От этих слов орк метнулся к стене, ударился плашмя, словно не заметил преграду, упал, вскочил, снова метнулся. Появившаяся стража, обнажив оружие, мгновенно успокоила обезумевшего торговца, и тот сел на застеленный соломой пол, дрожа всем телом.
— Отпустите! — взмолился орк, встретился взглядом с менестрелем, и песня зазвучала внутри грудной клетки, рождая в голове воспоминания и картины, преобразуя хаотичный бесформенный страх в конкретные слова и образы.
— Моя боль,
Мой совет,
Мой позор,
Мой запрет —
К чему они? — Аклариквет произносил строки, пускал в полёт мелодию, только что родившуюся из темы феа, и буквально видел, как красивые фразы скручиваются, искажаются, ломаются орочьим примитивным сознанием, превращаясь в отвратительный набор звуков, однако, для пленника именно это уродство оказывалось тем, что достигало самых дальних и скрытых глубин сознания, вызывая чересчур мощный ответ в сердце.
Эмоции вырвались рушащим скалы потоком, начали рвать в клочья и без того повреждённый разум.
— Ты над ними смеёшься, лишь нравоучения видишь в них.
Потерял уважение ты к истории семьи,
Но знаю, завтра скажешь мне —
По чьей вине
Ты оказался в западне.
Орк видел уже не тюрьму, стражу и менестреля: перед глазами был отец, пытавшийся с помощью грубой силы объяснить правила игры в нечестной торговле: подкуп «довольных покупателей», умение найти новых дураков, когда старые и недовольные внезапно умрут и вроде вовсе не от отравления купленными снадобьями.
«Сдашь меня — сам такое выпьешь!»
—И несчастье, и страх,
И идей наших крах
Я отводил!
Твой успех, твой талант
В сеть корысти и зла вдруг угодил!
К благоразумью твоему
Тебя зову!
Орк видел, как отец учил его уму-разуму, понимал, что эта неубиваемая тварь пришла снова и сейчас воздаст за всё. От него не спрятаться! А он ведь теперь скажет всем, кого сам облапошил, что это сынок виноват! Всё свалит!
— Чтоб помочь тебе встать,
Повзрослеть, разорвать
Порочный круг,
Буду тенью в жару,
В темноте ярким светом стану вдруг.
Как трудно мне сейчас молчать!
Готов кричать!
Вопль ужаса вырвался из груди, единственная мысль полностью завладела рассудком — он пришёл, они придут!
Аклариквет почувствовал усталость, однако знал — надо дожать. Добрые слова про родителя сталкивались в душе орка с чудовищными воспоминаниями, словно две армии, которые безжалостно рубили друг друга, и менестрель знал — его войско сильнее.
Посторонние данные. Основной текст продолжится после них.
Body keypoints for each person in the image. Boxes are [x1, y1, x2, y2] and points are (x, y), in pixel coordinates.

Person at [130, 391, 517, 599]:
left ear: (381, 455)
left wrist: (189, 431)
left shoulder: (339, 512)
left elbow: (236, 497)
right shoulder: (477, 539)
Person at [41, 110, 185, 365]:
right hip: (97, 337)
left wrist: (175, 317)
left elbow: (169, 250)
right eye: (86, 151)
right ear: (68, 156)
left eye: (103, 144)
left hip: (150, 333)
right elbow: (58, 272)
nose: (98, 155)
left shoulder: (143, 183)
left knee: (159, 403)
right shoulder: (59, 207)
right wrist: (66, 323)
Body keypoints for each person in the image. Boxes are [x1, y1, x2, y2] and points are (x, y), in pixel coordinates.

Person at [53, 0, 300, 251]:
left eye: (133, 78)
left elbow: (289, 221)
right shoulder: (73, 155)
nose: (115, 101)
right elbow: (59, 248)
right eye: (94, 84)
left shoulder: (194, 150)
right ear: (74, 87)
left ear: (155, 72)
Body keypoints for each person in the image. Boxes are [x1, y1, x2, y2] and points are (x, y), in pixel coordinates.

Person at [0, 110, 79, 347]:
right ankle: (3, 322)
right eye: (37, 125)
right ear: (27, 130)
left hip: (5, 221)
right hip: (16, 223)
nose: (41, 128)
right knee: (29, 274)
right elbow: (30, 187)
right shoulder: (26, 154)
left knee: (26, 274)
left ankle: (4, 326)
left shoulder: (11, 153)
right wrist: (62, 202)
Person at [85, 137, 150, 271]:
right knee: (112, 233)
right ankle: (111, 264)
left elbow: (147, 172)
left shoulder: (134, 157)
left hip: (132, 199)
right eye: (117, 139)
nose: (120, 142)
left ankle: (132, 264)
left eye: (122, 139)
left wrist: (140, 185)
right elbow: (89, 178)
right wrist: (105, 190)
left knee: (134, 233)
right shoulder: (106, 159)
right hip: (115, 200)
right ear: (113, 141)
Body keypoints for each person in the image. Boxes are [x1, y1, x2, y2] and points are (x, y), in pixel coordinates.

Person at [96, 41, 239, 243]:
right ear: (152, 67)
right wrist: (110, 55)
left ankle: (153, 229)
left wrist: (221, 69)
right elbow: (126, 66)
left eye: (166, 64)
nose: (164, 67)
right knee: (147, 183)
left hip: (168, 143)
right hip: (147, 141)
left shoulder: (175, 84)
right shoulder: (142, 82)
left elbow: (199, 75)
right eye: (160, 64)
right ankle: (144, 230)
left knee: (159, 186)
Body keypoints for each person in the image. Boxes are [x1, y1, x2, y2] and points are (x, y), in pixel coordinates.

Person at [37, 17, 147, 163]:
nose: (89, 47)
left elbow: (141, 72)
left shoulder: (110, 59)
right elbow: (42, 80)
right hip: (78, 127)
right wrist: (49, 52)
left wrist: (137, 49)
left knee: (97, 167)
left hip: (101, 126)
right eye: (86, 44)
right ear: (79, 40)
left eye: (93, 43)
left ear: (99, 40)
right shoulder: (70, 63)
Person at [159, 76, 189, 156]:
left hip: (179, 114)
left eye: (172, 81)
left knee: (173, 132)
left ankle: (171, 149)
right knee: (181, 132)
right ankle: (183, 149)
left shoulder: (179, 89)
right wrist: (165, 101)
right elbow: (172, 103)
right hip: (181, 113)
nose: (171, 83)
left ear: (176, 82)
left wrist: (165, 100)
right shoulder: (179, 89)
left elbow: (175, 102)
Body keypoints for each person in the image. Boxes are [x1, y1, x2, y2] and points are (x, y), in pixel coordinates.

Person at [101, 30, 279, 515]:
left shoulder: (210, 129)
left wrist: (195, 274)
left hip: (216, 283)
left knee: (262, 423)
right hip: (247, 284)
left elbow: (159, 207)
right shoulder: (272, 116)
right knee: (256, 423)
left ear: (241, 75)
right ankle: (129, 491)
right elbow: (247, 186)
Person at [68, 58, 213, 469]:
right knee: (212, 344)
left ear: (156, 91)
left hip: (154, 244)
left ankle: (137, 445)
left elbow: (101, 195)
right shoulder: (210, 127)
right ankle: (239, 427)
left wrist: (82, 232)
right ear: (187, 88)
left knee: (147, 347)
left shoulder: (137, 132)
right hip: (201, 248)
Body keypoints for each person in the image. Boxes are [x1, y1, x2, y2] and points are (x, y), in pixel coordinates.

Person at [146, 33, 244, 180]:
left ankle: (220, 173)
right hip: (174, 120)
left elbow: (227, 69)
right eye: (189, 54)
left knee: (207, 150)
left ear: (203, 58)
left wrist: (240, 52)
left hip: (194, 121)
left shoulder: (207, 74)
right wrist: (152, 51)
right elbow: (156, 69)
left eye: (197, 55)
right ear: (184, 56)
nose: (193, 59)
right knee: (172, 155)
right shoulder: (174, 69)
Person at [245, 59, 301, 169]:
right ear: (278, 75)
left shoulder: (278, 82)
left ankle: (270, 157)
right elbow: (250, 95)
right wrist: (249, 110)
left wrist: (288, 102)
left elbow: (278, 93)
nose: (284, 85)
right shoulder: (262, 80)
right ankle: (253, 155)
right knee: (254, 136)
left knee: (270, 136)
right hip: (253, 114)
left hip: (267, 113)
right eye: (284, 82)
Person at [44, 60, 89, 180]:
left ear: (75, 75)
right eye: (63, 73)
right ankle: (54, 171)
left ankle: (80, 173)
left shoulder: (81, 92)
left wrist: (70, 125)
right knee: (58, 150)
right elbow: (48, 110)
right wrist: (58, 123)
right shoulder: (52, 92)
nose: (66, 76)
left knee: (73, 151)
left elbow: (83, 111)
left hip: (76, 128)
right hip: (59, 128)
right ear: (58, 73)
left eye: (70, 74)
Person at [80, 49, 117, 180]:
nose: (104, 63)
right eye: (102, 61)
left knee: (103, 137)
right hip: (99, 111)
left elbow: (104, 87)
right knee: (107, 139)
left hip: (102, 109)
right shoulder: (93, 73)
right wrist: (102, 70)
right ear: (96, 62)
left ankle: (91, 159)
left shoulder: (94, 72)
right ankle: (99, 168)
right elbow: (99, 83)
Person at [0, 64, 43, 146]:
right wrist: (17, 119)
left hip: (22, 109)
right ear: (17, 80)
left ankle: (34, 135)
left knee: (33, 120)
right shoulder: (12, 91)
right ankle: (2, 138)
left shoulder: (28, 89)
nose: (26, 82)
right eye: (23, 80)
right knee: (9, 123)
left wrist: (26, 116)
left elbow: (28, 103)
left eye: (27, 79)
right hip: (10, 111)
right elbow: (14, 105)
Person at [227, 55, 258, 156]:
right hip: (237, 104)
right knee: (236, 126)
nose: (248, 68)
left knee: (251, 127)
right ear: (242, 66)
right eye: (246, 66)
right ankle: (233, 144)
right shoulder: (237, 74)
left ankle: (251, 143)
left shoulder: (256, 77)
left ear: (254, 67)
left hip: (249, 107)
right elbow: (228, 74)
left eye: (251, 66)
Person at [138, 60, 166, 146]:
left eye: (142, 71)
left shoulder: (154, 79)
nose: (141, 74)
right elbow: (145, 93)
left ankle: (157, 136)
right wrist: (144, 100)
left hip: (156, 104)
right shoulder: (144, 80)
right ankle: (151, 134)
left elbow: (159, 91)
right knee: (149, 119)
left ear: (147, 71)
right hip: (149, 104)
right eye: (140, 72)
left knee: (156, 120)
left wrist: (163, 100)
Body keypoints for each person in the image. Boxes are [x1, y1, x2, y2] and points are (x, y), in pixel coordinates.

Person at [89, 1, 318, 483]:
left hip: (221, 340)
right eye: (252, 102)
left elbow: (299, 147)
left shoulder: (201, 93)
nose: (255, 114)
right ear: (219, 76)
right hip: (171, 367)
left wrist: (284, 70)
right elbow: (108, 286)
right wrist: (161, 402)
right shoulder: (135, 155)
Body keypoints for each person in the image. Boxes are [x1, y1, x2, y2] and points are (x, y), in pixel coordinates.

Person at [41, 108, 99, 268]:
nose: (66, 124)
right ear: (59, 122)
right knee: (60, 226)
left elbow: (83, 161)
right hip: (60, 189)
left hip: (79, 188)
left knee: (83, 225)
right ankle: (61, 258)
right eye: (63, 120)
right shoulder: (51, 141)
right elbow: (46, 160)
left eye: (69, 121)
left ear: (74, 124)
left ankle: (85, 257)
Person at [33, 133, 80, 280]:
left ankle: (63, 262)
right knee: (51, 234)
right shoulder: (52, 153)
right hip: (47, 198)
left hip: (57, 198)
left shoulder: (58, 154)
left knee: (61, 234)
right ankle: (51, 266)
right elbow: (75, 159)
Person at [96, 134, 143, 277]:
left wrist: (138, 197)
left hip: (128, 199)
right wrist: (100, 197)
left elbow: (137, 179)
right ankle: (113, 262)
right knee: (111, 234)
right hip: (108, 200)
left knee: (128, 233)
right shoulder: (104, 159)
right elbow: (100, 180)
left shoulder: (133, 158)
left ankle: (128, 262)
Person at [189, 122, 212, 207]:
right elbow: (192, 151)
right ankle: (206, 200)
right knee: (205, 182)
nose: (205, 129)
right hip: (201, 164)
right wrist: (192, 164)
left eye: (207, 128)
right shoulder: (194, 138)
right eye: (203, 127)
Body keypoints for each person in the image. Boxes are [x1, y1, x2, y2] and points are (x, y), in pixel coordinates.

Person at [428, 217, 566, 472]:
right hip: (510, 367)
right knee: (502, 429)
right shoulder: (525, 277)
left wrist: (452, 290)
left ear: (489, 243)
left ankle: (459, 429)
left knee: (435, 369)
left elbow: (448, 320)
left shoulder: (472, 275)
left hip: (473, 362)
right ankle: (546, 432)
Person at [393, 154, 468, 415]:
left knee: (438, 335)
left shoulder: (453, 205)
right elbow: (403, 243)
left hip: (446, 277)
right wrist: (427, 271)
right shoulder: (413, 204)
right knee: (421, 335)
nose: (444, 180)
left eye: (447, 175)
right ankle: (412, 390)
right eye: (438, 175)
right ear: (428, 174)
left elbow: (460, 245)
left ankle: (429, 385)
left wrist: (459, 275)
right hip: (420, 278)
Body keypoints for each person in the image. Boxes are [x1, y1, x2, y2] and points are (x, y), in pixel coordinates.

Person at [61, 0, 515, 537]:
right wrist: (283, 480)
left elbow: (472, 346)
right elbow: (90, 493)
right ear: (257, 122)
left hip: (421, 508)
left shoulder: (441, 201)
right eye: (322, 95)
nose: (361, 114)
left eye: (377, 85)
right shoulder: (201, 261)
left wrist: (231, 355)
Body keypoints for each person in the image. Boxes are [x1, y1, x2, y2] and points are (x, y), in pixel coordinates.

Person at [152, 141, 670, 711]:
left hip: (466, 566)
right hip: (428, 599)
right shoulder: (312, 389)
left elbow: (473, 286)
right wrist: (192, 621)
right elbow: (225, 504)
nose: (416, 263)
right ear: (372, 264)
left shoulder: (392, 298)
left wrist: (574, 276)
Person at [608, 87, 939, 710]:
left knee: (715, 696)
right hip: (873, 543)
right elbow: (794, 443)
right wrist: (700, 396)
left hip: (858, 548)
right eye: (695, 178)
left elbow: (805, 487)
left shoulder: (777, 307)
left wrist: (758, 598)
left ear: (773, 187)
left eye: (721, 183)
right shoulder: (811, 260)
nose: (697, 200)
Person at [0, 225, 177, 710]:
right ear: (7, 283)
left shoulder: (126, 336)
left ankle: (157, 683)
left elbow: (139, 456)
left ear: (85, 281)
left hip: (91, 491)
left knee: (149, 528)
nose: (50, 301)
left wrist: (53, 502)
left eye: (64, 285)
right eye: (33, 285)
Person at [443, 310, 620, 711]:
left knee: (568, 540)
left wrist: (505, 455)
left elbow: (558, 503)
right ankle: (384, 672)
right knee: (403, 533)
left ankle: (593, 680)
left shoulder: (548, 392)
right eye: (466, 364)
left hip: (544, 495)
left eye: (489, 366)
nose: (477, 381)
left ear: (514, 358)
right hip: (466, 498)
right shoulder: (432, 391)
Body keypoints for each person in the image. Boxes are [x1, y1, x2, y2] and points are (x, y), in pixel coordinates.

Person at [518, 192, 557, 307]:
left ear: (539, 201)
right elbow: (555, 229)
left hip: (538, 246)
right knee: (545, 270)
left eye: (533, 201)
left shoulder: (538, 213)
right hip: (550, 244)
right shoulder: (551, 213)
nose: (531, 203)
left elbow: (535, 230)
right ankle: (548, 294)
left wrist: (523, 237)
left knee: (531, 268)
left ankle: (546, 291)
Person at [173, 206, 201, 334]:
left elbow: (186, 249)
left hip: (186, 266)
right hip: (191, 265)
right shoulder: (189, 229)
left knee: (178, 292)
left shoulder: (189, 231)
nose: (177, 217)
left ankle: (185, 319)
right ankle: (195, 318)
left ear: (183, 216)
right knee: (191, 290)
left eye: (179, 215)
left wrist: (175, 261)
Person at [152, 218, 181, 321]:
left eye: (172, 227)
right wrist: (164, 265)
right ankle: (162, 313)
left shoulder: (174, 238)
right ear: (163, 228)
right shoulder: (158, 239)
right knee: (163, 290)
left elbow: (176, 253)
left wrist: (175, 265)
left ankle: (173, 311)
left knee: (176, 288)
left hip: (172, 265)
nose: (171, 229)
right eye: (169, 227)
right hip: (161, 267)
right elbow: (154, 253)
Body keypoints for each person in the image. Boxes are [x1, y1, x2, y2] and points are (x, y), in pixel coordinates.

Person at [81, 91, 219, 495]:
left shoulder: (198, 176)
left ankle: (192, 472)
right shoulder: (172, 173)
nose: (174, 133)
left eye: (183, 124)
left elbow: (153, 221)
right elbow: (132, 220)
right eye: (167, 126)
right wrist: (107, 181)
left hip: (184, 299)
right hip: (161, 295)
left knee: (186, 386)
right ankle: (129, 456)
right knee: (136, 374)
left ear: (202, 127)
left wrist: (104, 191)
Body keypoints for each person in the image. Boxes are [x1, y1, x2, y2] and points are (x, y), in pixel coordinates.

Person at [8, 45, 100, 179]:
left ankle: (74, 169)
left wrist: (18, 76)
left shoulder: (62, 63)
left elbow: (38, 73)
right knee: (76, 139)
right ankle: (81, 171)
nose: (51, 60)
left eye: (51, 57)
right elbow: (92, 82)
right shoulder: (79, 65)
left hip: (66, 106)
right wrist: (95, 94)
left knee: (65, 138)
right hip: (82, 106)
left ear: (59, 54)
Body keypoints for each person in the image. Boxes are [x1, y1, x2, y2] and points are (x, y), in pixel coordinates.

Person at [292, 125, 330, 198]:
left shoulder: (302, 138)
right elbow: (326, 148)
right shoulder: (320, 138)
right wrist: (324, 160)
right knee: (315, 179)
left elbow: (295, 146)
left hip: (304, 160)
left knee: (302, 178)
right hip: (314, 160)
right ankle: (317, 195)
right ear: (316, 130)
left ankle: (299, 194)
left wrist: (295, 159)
Скоро будет полная победа.
Они придут! Он придёт!
— Пока не примет нас земля,
Ошибки дети повторят
Их отцов.
Безумства станут совершать,
Пить искушений сладкий яд
Будут вновь,
Не слыша зов отцов!
Орк тихо и жалобно завыл, бессмысленный взгляд уставился в потолок камеры. Ошарашенные охранники переглянулись, и Аклариквет понял: эти Нолдор никогда не принимали его всерьёз, не верили в силу музыки простого купленного певца. Что ж, настало время откровений.